Alex Harvill (September 11, 1992 – June 17, 2021) was an American motocross racer and stunt performer. On May 12, 2012, he set a Guinness World Record for the longest ramp-to-dirt motorcycle jump at 425 ft. On July 6, 2013, he set a Guinness World Record for the longest dirt-to-dirt motorcycle jump at 297.55 ft. He died in 2021 during an attempt at breaking a world record motorcycle distance jump.

== Biography ==
Harvill was born in Corona, California, on September 11, 1992. He had a strong interest in riding bikes since he was four years old. He was a professional motocross and supercross racer. He competed in the American AMA and Canadian Pro Motocross series. On May 12, 2012, Harvill set a Guinness World Record for the longest ramp-to-dirt motorcycle jump. Jumping 425 ft at Toes MX Park in Royal City, Washington. On July 6, 2013, Harvill set a Guinness World Record for the longest dirt-to-dirt motorcycle ramp jump, jumping 297.55 ft at the Horn Rapids Motorsports Complex in West Richland, Washington. In April 2017, during a practice ramp-to-ramp jump at the Talladega Superspeedway, Harvill took off with great speed over shooting the landing ramp. He landed with such force that his front tire exploded, sending him flying over his handlebars and breaking one of his heels when he hit the ground. His attempt at a world record motorcycle jump at Talladega Superspeedway on May 7 (during the Monster Energy at the 2017 Geico 500 Monster Energy NASCAR Cup Series Race) was subsequently canceled due to the injury.

== Death and aftermath ==
On June 17, 2021, Harvill was scheduled to perform a ramp jump at the Moses Lake Airshow, being held at Grant County International Airport in Washington, in an attempt to break a 351 ft record set by Australian biker Robbie Maddison in 2008. This jump would have been equivalent to the length of an American football field from goalpost to goalpost. On a practice jump, Harvill crashed into the top edge of the dirt landing ramp and was thrown from his bike, flying 20 ft and losing his helmet. The accident was filmed by a news crew from KREM in Spokane, Washington, which did not broadcast footage of the crash out of respect. Medical personnel were standing by due to the dangerous nature of the stunt; an emergency medical technician reached Harvill about two and a half minutes after the crash. Harvill died en route to a hospital.

On June 18, 2021, the Grant County Sheriff's Office announced that an autopsy would be conducted to determine the exact cause of Harvill's death. According to the findings released by the Grant County Coroner's office on June 19, 2021, Harvill sustained blunt force trauma to the torso which led to his death and that the impact from the handlebars on the motorbike was the likely cause of the deadly injuries. A public memorial was held for Harvill on June 30 in his hometown of Ephratra.

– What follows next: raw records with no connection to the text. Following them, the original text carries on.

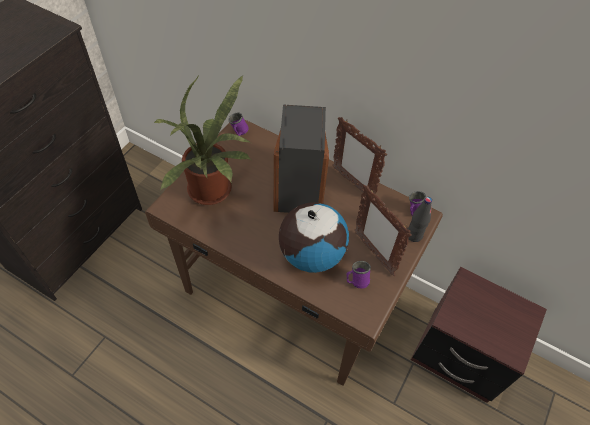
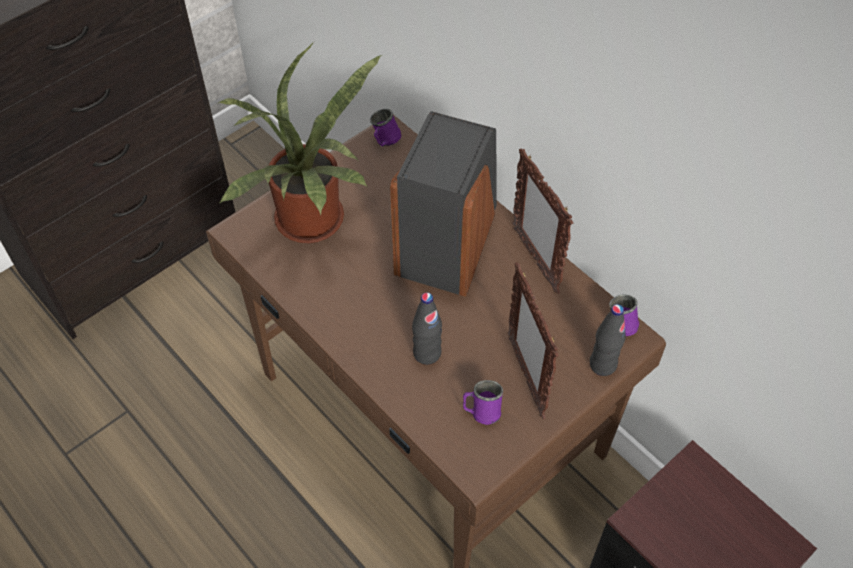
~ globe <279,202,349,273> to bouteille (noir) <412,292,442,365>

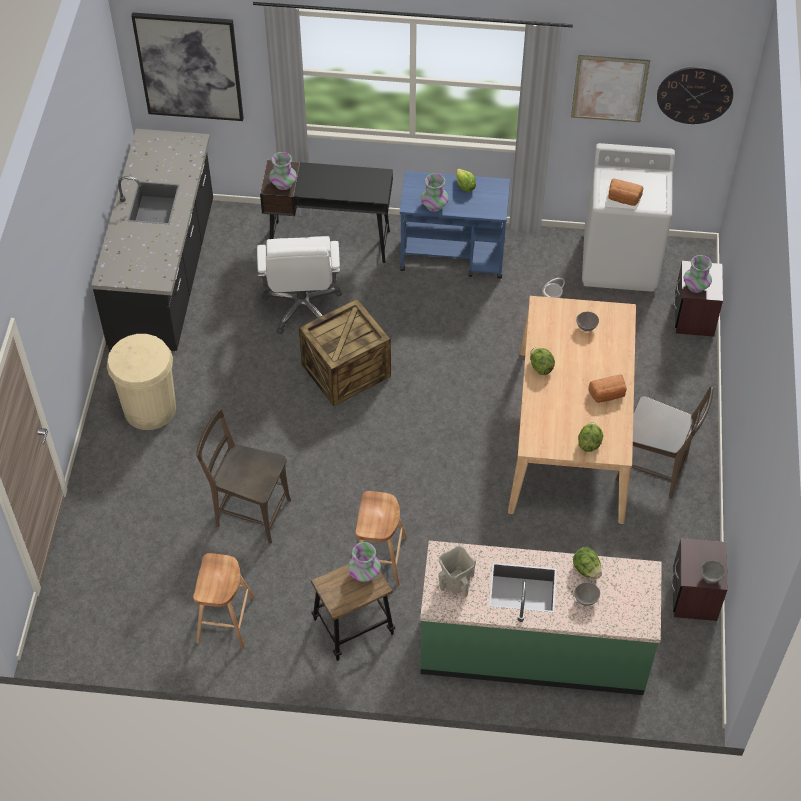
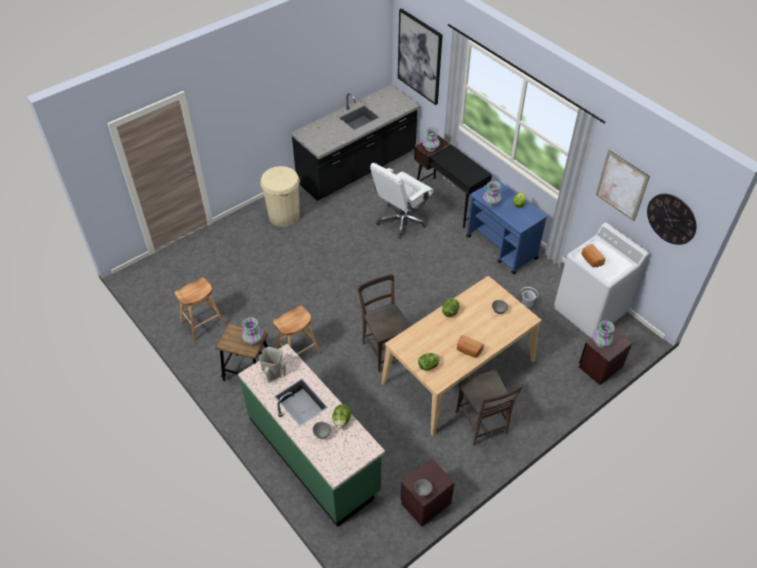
- caisse <299,298,391,406>
~ chaise (marron) <196,409,291,544> to <358,274,412,372>

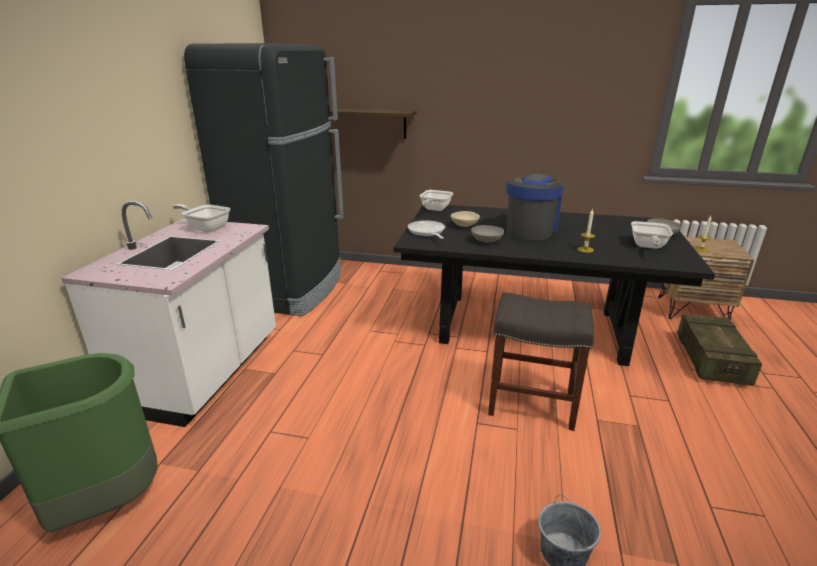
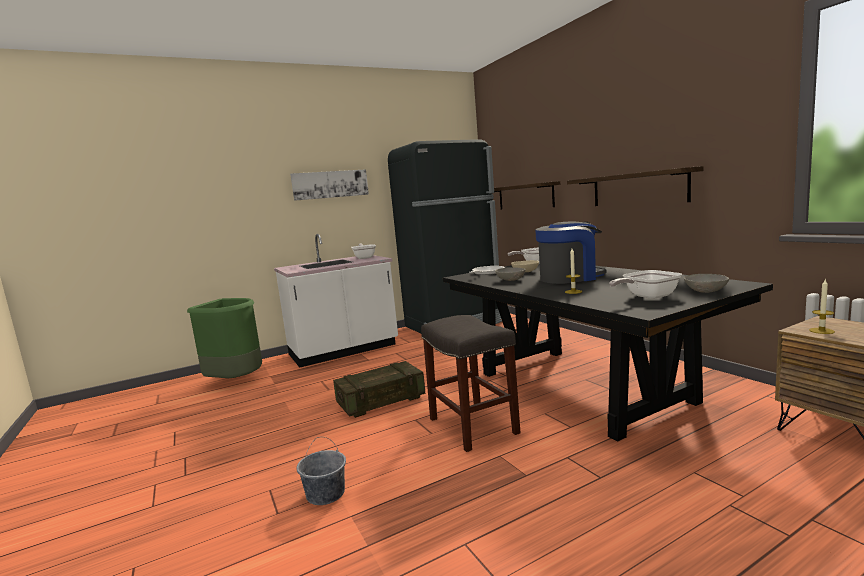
~ caisse <677,314,762,386> to <333,361,425,418>
+ étagère <567,166,703,206>
+ tableau <290,169,369,201>

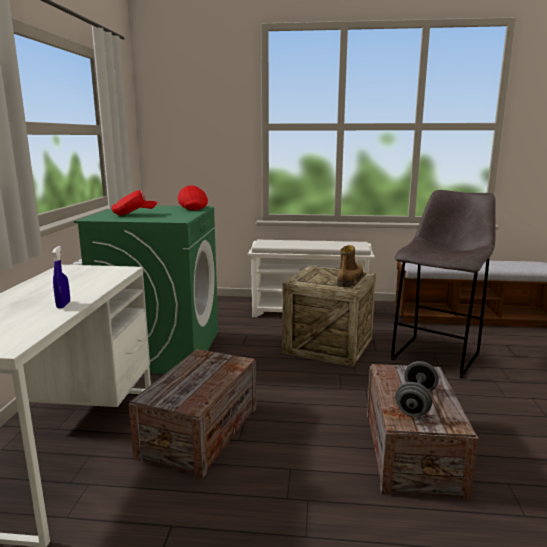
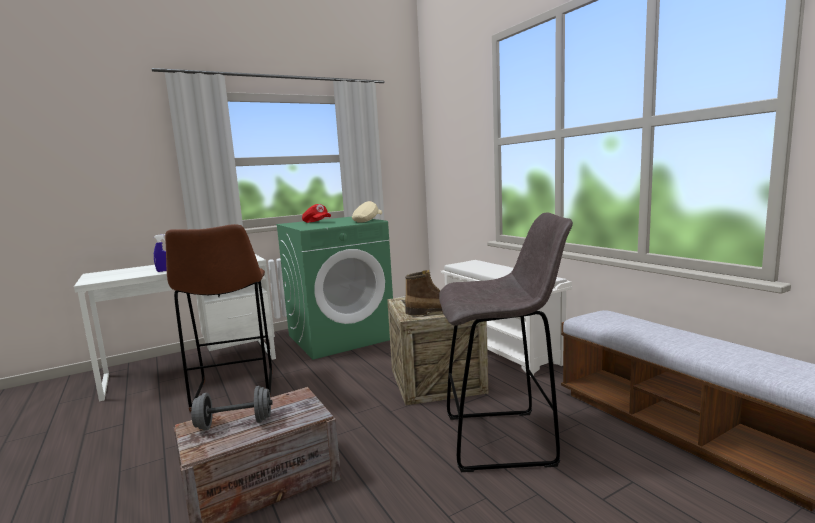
~ casquette (rouge) <178,185,208,210> to casquette (beige) <352,201,382,223>
~ caisse <128,349,256,479> to tabouret (marron) <165,224,273,412>

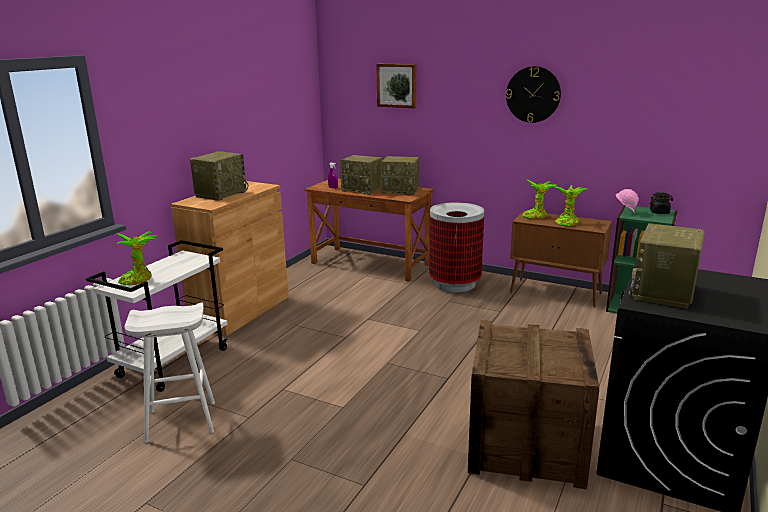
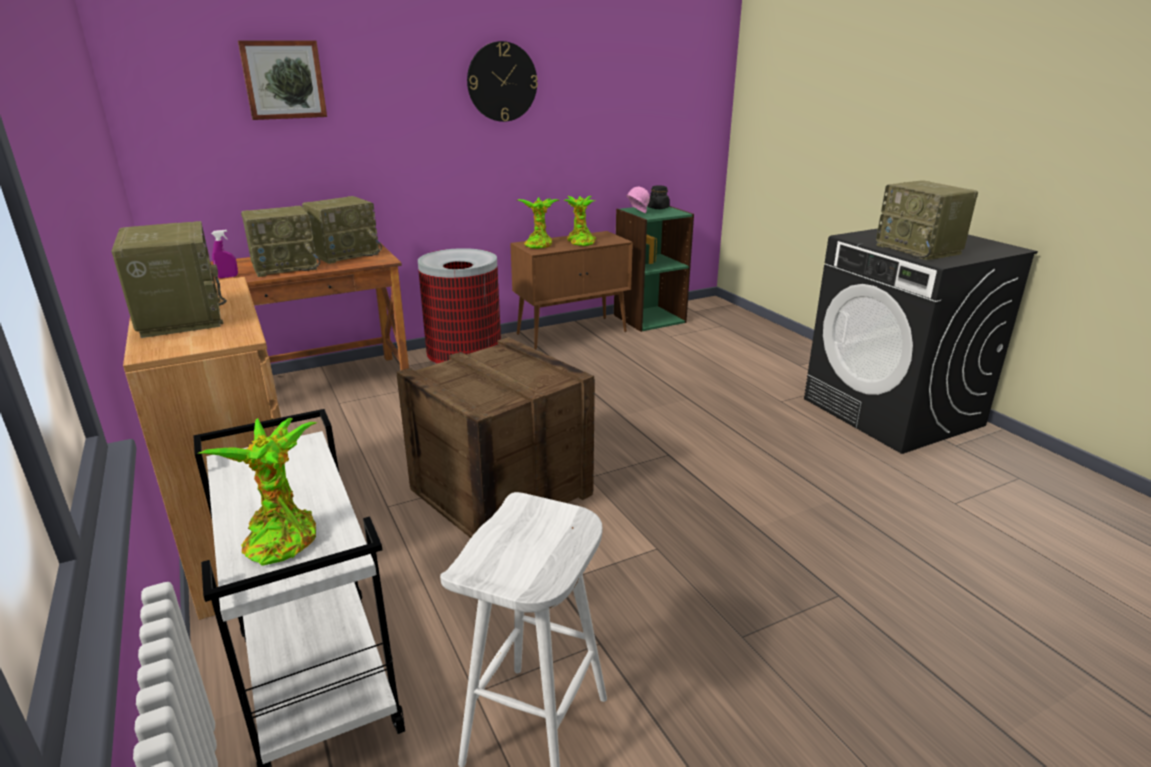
~ caisse <468,320,599,489> to <397,337,595,538>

In August 2022, Guinness World Records officially approved and recognized his May 12, 2012, 425 ft ramp-to-dirt motorcycle jump.

=== Reactions ===
Hours after the initial incident, Robbie Maddison posted his condolences to Harvill and his family via Instagram, saying he was "shattered" by the news, also stating "[He] was out to set a new world record today when he paid the ultimate price. My heart is broken for his family." On June 18, Guinness World Records posted a statement via Twitter that read "We are saddened to learn of the passing of record holder and motorcycle stunt rider, Alex Harvill. Our thoughts and deepest condolences are with his family and friends."

== Personal life ==
Harvill lived in Ephrata, Washington. Harvill worked at a farm in Othello as his main occupation and considered his motorcycle stunt career a passion. He had a wife and two sons.